После того как горячка у Терезы прошла, она несколько дней молча лежала на спине. По ночам, слушая отдаленный рев моторов летящих бомбардировщиков, Олив краем уха ловила топоток босых ног – это Тереза расхаживала туда-сюда по коридорам, своего рода катарсис. Но чего она хотела? Были ли эти ночные бдения затеяны ради того, чтобы дождаться брата? Но зачем? Не он ли стал причиной ее публичного унижения? Еще были свежи в памяти Олив ее крики ярости на площади, ее полная беспомощность и ужас в глазах, когда Грегорио схватил ее в охапку. Интересно, сейчас она догадывается, где находится ее брат?
Тереза отлеживалась на дне своей памяти, свернувшись на кровати клубочком, как зародыш, лицом к стене. Никого не звала. И что делать с этой психологической травмой, никто не представлял. Проснувшись с рассветом, Олив тупо стояла перед чистым холстом, держа в руке бесполезную кисть. Ее преследовали образы этого стула на деревенской площади и хламида в пятнах от фекалий, а в это время в коридоре мелькал матово поблескивающий голый череп, и босые ступни ушлепывали в прихожую. Олив охватывал страх, что она больше ничего не нарисует и никогда не увидит Исаака, и, стыдно признаться, она сама не понимала, какое из этих двух зол ранит ее больнее.
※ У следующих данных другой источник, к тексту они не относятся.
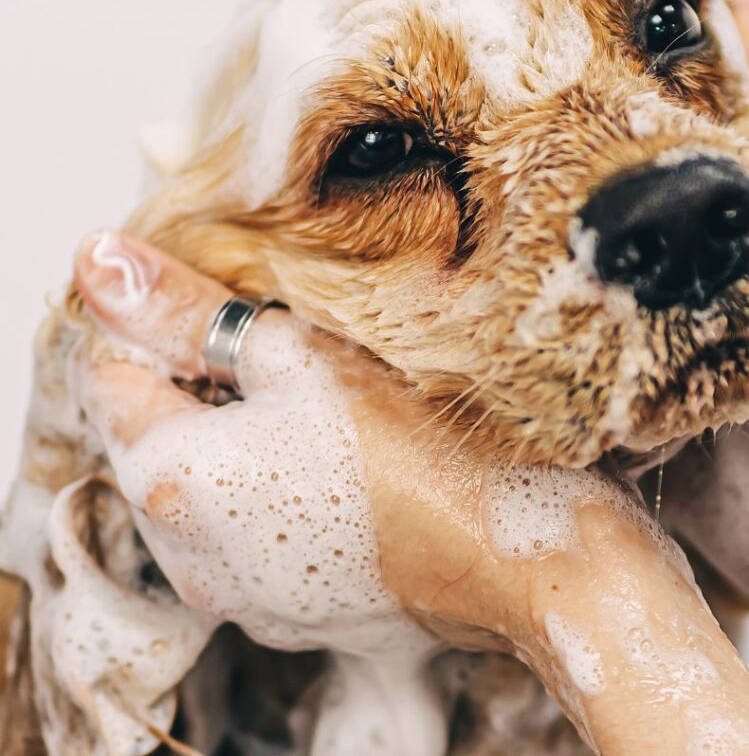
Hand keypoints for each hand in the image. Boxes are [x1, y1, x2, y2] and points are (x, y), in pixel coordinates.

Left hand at [72, 231, 748, 755]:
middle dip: (211, 378)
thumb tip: (102, 262)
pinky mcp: (291, 609)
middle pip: (163, 428)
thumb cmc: (427, 449)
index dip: (171, 322)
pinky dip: (281, 486)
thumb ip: (189, 310)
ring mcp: (241, 590)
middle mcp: (188, 551)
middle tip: (298, 346)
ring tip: (332, 402)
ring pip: (212, 479)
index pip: (114, 370)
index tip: (238, 304)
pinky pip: (255, 528)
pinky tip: (351, 460)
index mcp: (174, 479)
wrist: (523, 557)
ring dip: (250, 432)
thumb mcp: (302, 353)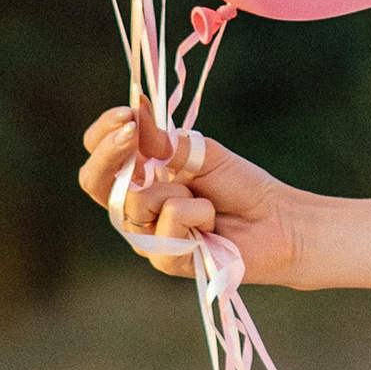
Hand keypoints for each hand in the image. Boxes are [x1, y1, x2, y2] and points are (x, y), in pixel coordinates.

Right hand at [77, 99, 314, 287]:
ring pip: (134, 202)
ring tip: (204, 197)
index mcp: (140, 178)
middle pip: (94, 182)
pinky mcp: (165, 259)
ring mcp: (146, 236)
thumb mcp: (200, 152)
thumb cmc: (239, 186)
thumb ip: (164, 140)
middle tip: (132, 132)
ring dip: (175, 189)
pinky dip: (196, 213)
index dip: (103, 135)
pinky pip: (167, 223)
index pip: (99, 156)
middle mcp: (135, 208)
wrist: (277, 220)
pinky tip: (212, 222)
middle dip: (111, 153)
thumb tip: (134, 110)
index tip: (126, 113)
Шли дни, и Олив все ждала, когда корочка Терезиного молчания наконец треснет. Для ее отца это был сущий кошмар. Он считал, что человек должен не молчать, а выговаривать свою боль. Он выходил из себя, требуя, чтобы девушку, молча глядящую в потолок в одной из его комнат, заставили открыть рот. Олив же не сомневалась, что это само произойдет, кожей чувствовала, что волна страшного унижения, заполнившая гостевую спальню, вот-вот схлынет.
Гарольд сказал, что, как только Тереза поправится и сможет перебраться к себе в коттедж, они отправятся через границу в Гибралтар. Что касается Исаака, то раз он заправил свою кровать, стало быть, собирался рано или поздно вернуться. Лежа без сна у себя на чердаке, Олив с трудом могла себе представить мощеные улицы, ухоженный парк и мокрые от дождя шиферные крыши на Керзон-стрит и Беркли-Сквер. Уехать в Лондон значило пересечь метафизическую границу, а не только государственную, и способна ли она на это, да и желает ли – вот вопрос. Может, она и там будет задыхаться, только по-другому. Будь Олив до конца честна с собой, она призналась бы себе: есть что-то жизнеутверждающее в пребывании здесь, в двух шагах от реальной смерти.